Democrats and Republicans...two sides of the same dirty coin. I can probably count on one hand the number of the nationally elected politicians that give a rat's ass about their constituents or this country.


----------



## Seneca (Nov 16, 2012)

Isn't it normal for a sitting pres to get a bump in the poll ratings after giving a state of the union address? I always thought it was fairly common to see that happen.


----------



## Denton (Sep 18, 2012)

And, it is normal for politicians to immediately back away from campaign promises right after the elections.


----------



## PatriotFlamethrower (Jan 10, 2015)

Denton said:


> Obama Approval Rating At 50 Percent As Republicans Abandon Immigration Campaign Promises - Breitbart
> 
> What?!?! Politicians are not following through with their promises?!?!
> 
> How is this a breaking story? Well, it isn't. This is just a reminder.


What Gallup didn't tell us is that they only polled Obama's immediate family. :cower:

Forget the U.S. government. Worry ONLY about what you have some control over..............what goes on under your roof!


----------



## rjd25 (Nov 27, 2014)

The two party system is broken. Elected officials are supposed to represent their constituents in their states. They stopped worrying about the interests of their constituents and instead focus on the national party that they belong to. They throw a bone to the people that elect them every once in a while to keep the machine going but that is about it. You can thank the media for a lack of a third party.


----------



## oddapple (Dec 9, 2013)

Yup. People were waiting for one more straw from the Republicans to put them right in the same boat with the oby's - and it should be crystal clear beyond doubt that they are pulling an "africa". The finance problems are all theft and conspiracy, take the money and run, sick the red cross (cdc) on people to exterminate them. 
Now is the moment libertarians have been waiting for, if theyre not too dumb to change the name and tread in carefully willing to learn.
Every party of earth will be selling to us now. Commies, nazis, socialist pukeatoids, islam - they now have a clear window of "and we are worse how?" To the American people.


----------



## Slippy (Nov 14, 2013)

Lying sacks of shit, the whole lot of them. (This ain't new, they've been this way for years) On another note, who the hell is participating in these polls?


----------



## Chipper (Dec 22, 2012)

Surprised it took them so long to forget their promises.


----------



## Camel923 (Aug 13, 2014)

A politician is some e who while kissing a baby is stealing its candy.


----------



## Denton (Sep 18, 2012)

PatriotFlamethrower said:


> What Gallup didn't tell us is that they only polled Obama's immediate family. :cower:
> 
> Forget the U.S. government. Worry ONLY about what you have some control over..............what goes on under your roof!

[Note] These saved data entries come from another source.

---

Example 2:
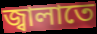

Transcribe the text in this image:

জ্বালাতে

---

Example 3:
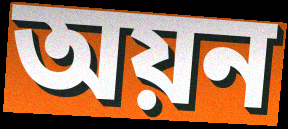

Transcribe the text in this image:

অয়ন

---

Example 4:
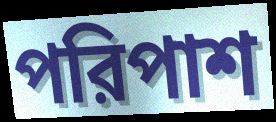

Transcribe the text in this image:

পরিপাশ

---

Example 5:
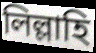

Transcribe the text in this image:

লিল্লাহিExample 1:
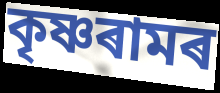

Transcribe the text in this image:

কৃষ্ণৰামৰ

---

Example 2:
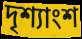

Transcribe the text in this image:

দৃশ্যাংশ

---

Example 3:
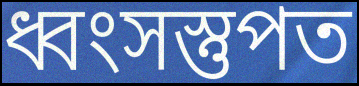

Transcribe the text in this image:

ধ্বংসস্তুপত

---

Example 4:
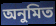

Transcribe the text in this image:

অনুমিত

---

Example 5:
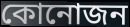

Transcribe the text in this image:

Control what you can control, but take your eyes off of what the federal government is doing at your own peril. You might wish you had gotten the heads up.


----------



## Big Country1 (Feb 10, 2014)

Slippy said:


> On another note, who the hell is participating in these polls?

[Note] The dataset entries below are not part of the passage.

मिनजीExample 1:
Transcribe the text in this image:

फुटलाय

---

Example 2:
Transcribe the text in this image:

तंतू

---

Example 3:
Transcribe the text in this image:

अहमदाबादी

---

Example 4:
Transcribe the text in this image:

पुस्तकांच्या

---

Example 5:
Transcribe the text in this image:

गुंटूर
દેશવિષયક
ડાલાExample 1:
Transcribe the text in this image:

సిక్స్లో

Thats what i was just thinkin... I know they didnt send me anything for my .02.


----------



## Diver (Nov 22, 2014)

It isn't clear to me what campaign promises Republicans have backed down from. First not all Republicans have the same point of view on what should be done about our immigration system. In a lot of races it wasn't as much of an issue as Obamacare, the economy, ISIS, etc. Second while there has been a lot of rhetoric about Obama's executive order, that didn't happen until after the election, so obviously nobody campaigned about it. You would have to go Congressman by Congressman to figure out what each one said before you could say they have broken their promises. Finally, it is completely unclear what if any immigration legislation will come out of the new Congress. Some of these newcomers are still looking for the bathroom. Quite frankly I think immigration is a much less important issue than some of the other issues the new Congress faces and they have been there for three weeks. It is ridiculously premature to pass judgment on them.


----------